• Istruzione 1: Indica se ciascuna delle seguenti affermazioni concorda con il testo sulla Mostra di Venezia, rispondendo sì o no e citando fedelmente le parole del testo che lo stabiliscono. (a) L'edizione è stata guidata dall'accoppiata Baratta-Barbera. (b) L'addio di Marco Muller è avvenuto per separazione consensuale. (c) Si prevede che molti dei film presentati a Venezia saranno distribuiti nei cinema italiani.

··· Testo mostrato

Dopo l’addio  di Marco Muller (non tragico per fortuna, ma neanche conseguente a separazione consensuale a dire il vero) c’era bisogno di una direzione meno protagonista per Venezia: l’accoppiata Baratta(presidente della Biennale)-Barbera(direttore Mostra del Cinema) non ha deluso ma di certo non ha reso memorabile questa edizione. Selezione buona ma non eccelsa, intrattenimento e populismo al minimo…cinema festivaliero a go-go ma senza innalzarsi su piedistalli per scoperte da rinfacciare da qui a trent’anni. Vabbè, diciamo che è iniziata una nuova era per la Mostra d’Arte Cinematografica di Venezia, che non ci saranno tutti gli anni gli incontri tra Robert Redford e il Presidente della Repubblica italiana ad attirare l’attenzione dei media né tantomeno si può chiedere a Bellocchio di fare film ogni due anni sugli eventi più controversi della storia del nostro paese per presentarli al Lido così da monopolizzare i telegiornali, oltretutto preferendogli per il Leone d’Oro sempre russi e coreani…sarà per la prossima Mostra, in tutti i sensi.

Solita domanda di fine Festival: quanti dei film presentati a Venezia saranno distribuiti nei cinema italiani? Risposta difficile da dare ora…ma luogo comune  e triste realtà dei fatti permettono di sbilanciarsi: pochi…saranno molto pochi.

······
··· Dati forniti

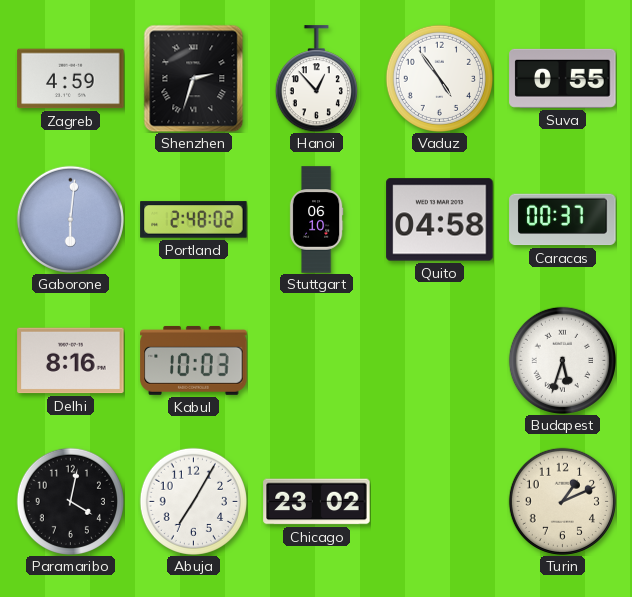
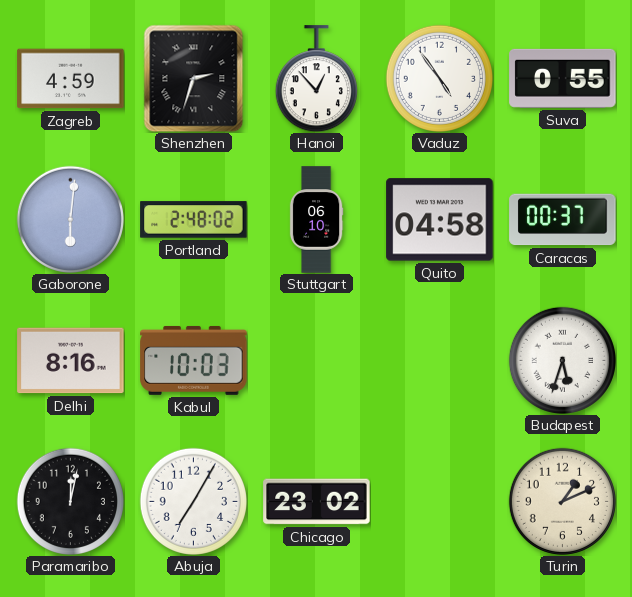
Paramaribo: 4:02 -> 12:02
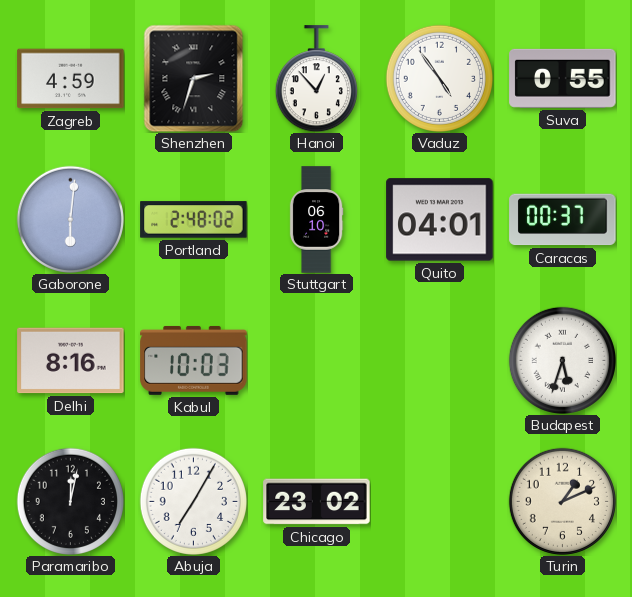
Quito: 04:58 -> 04:01
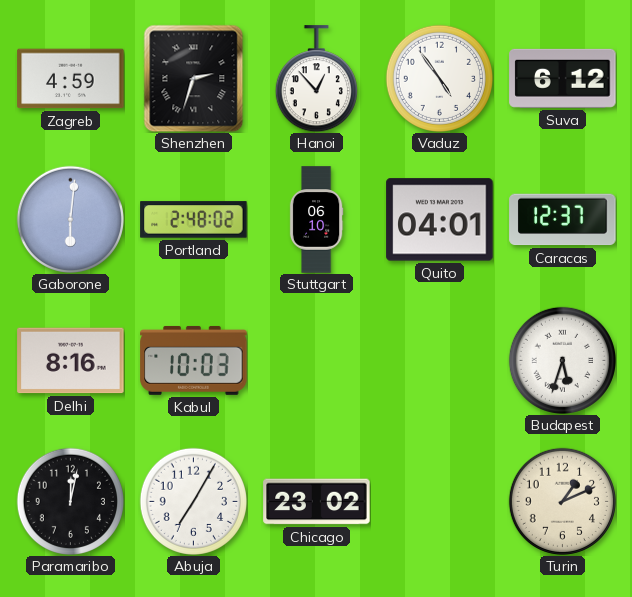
Suva: 0:55 -> 6:12
Caracas: 00:37 -> 12:37
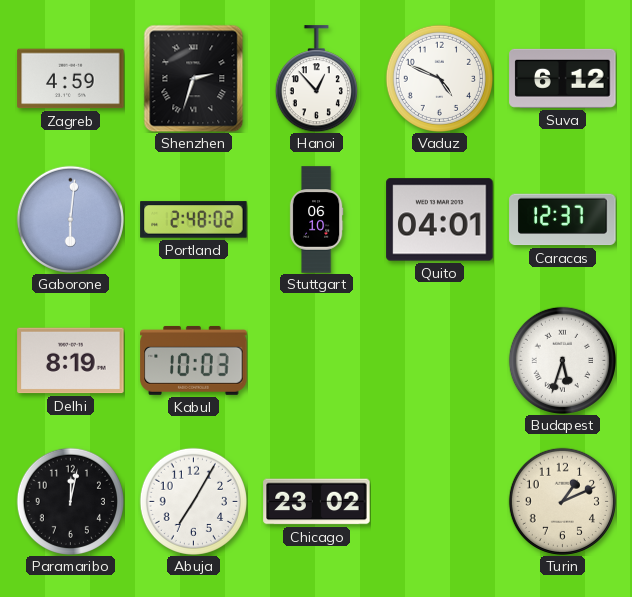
Vaduz: 4:54 -> 4:49
Delhi: 8:16 -> 8:19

······

• Istruzione 2: Disponi come elenco numerato le righe dell'elenco a partire da quella con "Quito: 04:58 -> 04:01" fino alla fine dell'elenco, estremi inclusi, tralasciando le righe vuote e le immagini.

• Risposta completa 1:
(a) Sì: «l’accoppiata Baratta(presidente della Biennale)-Barbera(direttore Mostra del Cinema) non ha deluso».
(b) No: «non tragico per fortuna, ma neanche conseguente a separazione consensuale a dire il vero».
(c) No: «pochi…saranno molto pochi».

• Risposta completa 2:
1. Quito: 04:58 -> 04:01
2. Suva: 0:55 -> 6:12
3. Caracas: 00:37 -> 12:37
4. Vaduz: 4:54 -> 4:49
5. Delhi: 8:16 -> 8:19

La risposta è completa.